Nawawy: Yes. They are, for example, covering parts of the world that have traditionally been neglected by the Western media -- not necessarily in the Arab or Muslim world, but also Latin America and Africa. Nor do they relay as much on headline journalism. They have reduced the number of news stories and increased in-depth coverage at a time when Western channels are more focused on soundbite culture.

SPIEGEL ONLINE: How does Al-Jazeera International deal with the most sensitive issues? What wording do they use, for example, to describe suicide bombers?

Nawawy: What they do supports my concept of "contextual objectivity," which means that different networks have to appeal to their target audiences. And that's what Al-Jazeera International is doing. It is not using a term like "martyrs" in the context of the Palestinian-Israeli conflict. They are using "suicide bombers." Al-Jazeera International understands that they have to appeal to a non-Arab target audience as well.

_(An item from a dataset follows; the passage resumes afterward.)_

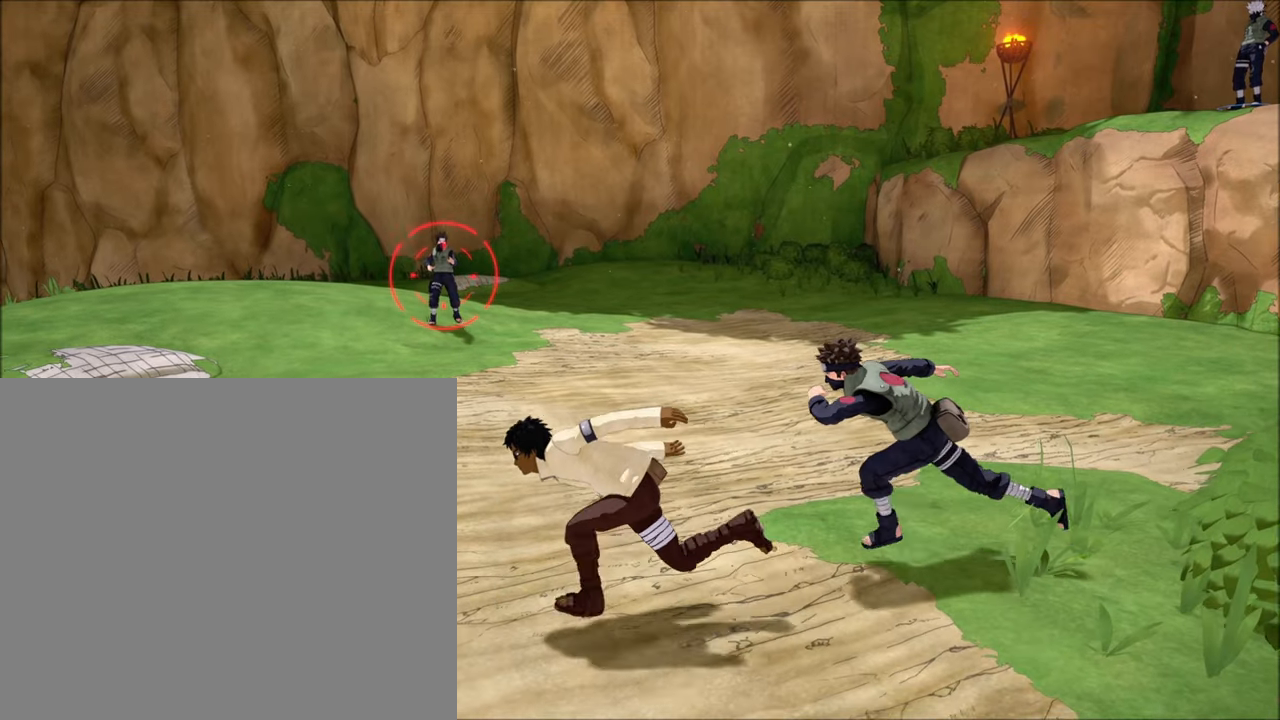
{"buttons": ["L1", "R2"], "left_stick": "up", "right_stick": "center", "events": [[67, "R1", "down"], [67, "left_stick", "up"], [400, "R1", "up"]]}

SPIEGEL ONLINE: So there are differences between Al-Jazeera International and the Arab original?

Nawawy: Absolutely. It's the same company, but they have a totally different editorial board.

SPIEGEL ONLINE: Would you say that Al-Jazeera International provides quality journalism? Or are there severe shortcomings?

Nawawy: There are always shortcomings, there is no perfect channel. But the nice thing about Al-Jazeera is its spirit of self-reflection. They criticize themselves even before anybody else does. But there are areas that have been neglected -- and perhaps they have run more documentaries than they needed to. Still, they have only been broadcasting for five months now. We need to wait a bit longer.

SPIEGEL ONLINE: Does Al-Jazeera International have religious programs like its Arabic sister channel?

Nawawy: Recently they had a documentary on women in Hezbollah. But the Arabic channel really only has one religious program, "Sharia and Life." But again you can see here that the two channels are targeting different audiences.

SPIEGEL ONLINE: Some people have said they found Al-Jazeera International to be more anti-American than the original. Is that true?

Nawawy: I don't think so. The problem starts with the framing of Al-Jazeera by the US Administration after 9/11 in very negative terms. People need to understand that because a channel is non-American it doesn't mean it has to be anti-American. Why would Al-Jazeera by anti-American? In the Middle East there are very anti-American channels like al-Manar, but are they as successful as Al-Jazeera? No. Besides, Al-Jazeera International isn't really anti-American.

SPIEGEL ONLINE: Al-Jazeera has been branded as a mouthpiece for Al-Qaida for broadcasting Osama Bin Laden's tapes. How does Al-Jazeera International deal with this topic?

Nawawy: I think their coverage is more comprehensive. They don't focus on this issue as much as Al-Jazeera Arabic does.

SPIEGEL ONLINE: How are the prominent Western-trained journalists fairing who have been hired by Al-Jazeera International, like former BBC correspondent Rageh Omar and former CNN anchor Riz Khan?

Nawawy: And also David Marash (the network's chief Washington anchor). I think Al-Jazeera made a wise move. I used to question this, but I think this way they achieved more of a balance. They need to address the Western mentality as well. And the fact that they hired big shots from the Western journalism world makes sense because people listen to them. It gives Al-Jazeera credibility.

SPIEGEL ONLINE: Al-Jazeera International is said to have a strong viewership in Europe, Australia, parts of Asia and even Israel. Still, no major satellite or cable provider in the United States carries it. Why?

Nawawy: Many providers do not want to alienate their viewers. They don't want to be framed as the carrier that offers a "terrorist network." That is narrow-minded. People have a right to be exposed to different perspectives. When I taught a class in Middle Eastern media last semester, I let them watch Al-Jazeera and many subscribed to it because they found it interesting.

SPIEGEL: Can the success of Al-Jazeera International be quantified?

Nawawy: It is currently hard to quantify its success among viewers, especially given that the Arab world does not have specialized rating companies like America's AC Nielsen and Arbitron.

Interview conducted by Yassin Musharbash.